Saved data entries:
- Opening Delimiter -

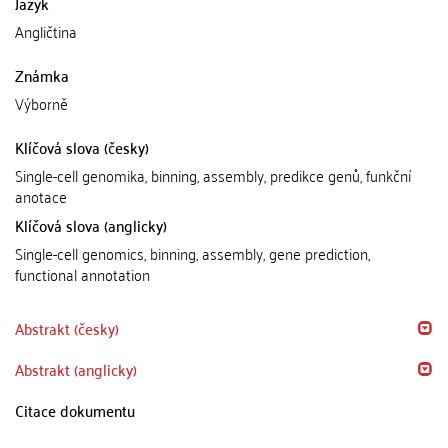
Jazyk
Angličtina
Známka
Výborně
Klíčová slova (česky)
Single-cell genomika, binning, assembly, predikce genů, funkční
anotace
Klíčová slova (anglicky)
Single-cell genomics, binning, assembly, gene prediction,
functional annotation
Abstrakt (česky)
Abstrakt (anglicky)
Citace dokumentu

- Closing Delimiter -

Please copy out each line of the data in which the word "binning" occurs.

Single-cell genomika, binning, assembly, predikce genů, funkční
Single-cell genomics, binning, assembly, gene prediction,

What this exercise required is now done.